Exactly as they appear below, repeat the lines from the one with "nose: (396, 298)" through the one with "left eye: (386, 278)", and no others.

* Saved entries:
>>>>

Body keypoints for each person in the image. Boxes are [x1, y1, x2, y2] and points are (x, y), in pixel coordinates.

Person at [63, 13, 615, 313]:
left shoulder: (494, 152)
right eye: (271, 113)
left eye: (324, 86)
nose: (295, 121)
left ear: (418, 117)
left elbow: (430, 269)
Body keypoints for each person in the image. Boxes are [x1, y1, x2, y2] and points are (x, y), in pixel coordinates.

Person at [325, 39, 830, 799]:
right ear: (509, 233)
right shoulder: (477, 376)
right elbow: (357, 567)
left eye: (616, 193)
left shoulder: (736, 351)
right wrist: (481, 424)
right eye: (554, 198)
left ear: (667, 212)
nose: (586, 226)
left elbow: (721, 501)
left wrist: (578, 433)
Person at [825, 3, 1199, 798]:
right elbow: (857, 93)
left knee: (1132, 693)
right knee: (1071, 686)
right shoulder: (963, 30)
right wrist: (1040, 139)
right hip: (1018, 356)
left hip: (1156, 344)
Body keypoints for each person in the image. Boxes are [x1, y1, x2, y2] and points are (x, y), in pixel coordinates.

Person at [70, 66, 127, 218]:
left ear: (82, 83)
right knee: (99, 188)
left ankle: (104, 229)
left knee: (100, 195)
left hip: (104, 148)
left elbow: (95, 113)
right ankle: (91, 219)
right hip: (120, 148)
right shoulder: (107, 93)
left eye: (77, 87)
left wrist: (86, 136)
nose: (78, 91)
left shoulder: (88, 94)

<<<<
>>>>

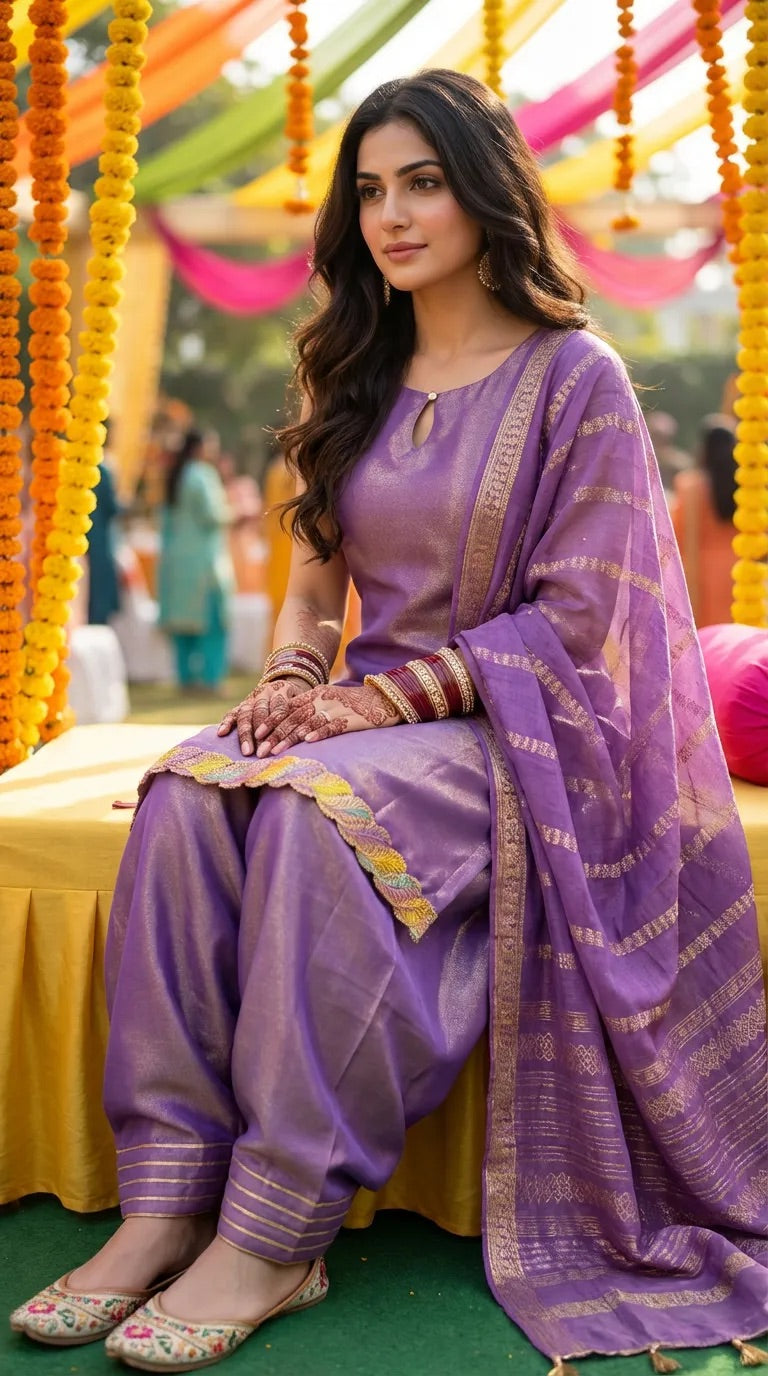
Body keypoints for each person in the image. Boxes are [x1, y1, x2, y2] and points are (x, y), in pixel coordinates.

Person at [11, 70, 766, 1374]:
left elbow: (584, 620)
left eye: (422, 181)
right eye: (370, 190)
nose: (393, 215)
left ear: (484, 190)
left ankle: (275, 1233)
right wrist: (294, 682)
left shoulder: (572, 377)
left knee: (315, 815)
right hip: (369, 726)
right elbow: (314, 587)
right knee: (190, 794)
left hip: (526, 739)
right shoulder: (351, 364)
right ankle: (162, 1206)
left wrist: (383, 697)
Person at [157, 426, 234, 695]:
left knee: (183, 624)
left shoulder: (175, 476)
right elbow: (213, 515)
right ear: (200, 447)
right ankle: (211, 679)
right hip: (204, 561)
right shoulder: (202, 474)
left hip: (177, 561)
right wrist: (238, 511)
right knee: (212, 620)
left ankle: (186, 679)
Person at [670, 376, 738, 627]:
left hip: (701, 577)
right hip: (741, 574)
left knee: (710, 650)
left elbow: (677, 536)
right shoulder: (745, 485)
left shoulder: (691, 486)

<<<<
>>>>

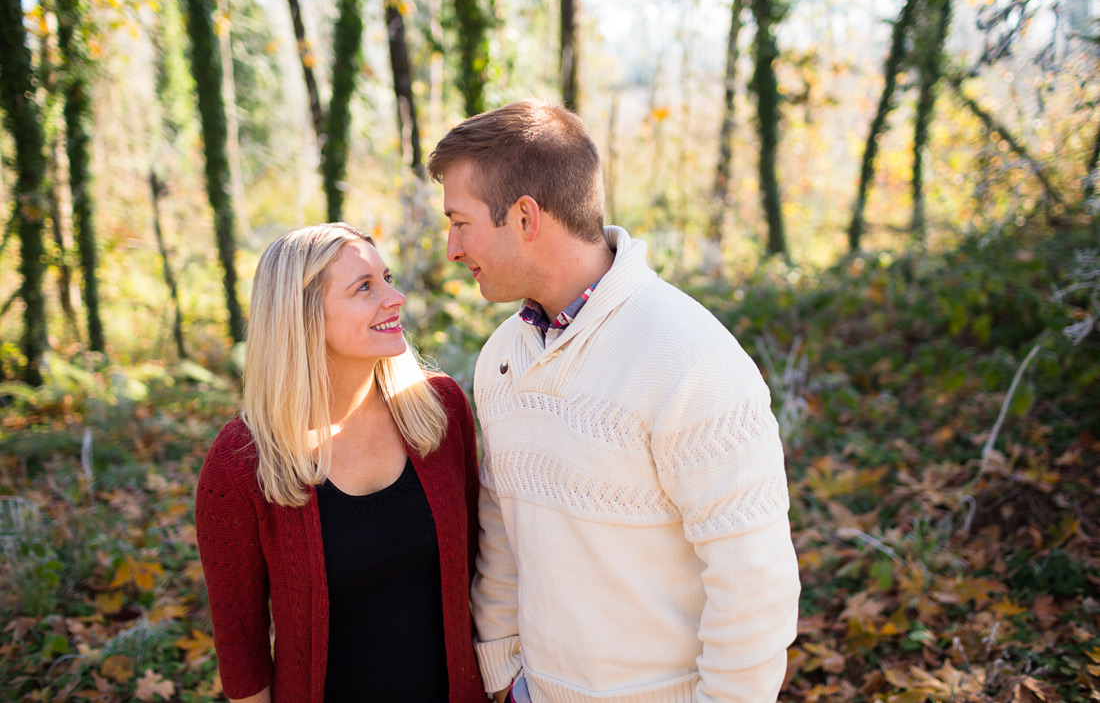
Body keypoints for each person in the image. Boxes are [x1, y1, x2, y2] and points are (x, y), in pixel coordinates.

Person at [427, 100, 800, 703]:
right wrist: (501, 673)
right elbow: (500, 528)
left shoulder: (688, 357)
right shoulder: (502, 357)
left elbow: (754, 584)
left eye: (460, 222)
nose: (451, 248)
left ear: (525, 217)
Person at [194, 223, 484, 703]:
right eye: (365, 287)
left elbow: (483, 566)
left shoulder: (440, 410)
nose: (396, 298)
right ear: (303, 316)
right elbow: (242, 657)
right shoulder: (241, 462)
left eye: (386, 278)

<<<<

* Solution for this exercise:
nose: (396, 298)
right ear: (303, 316)
right elbow: (242, 657)
right shoulder: (241, 462)
left eye: (386, 278)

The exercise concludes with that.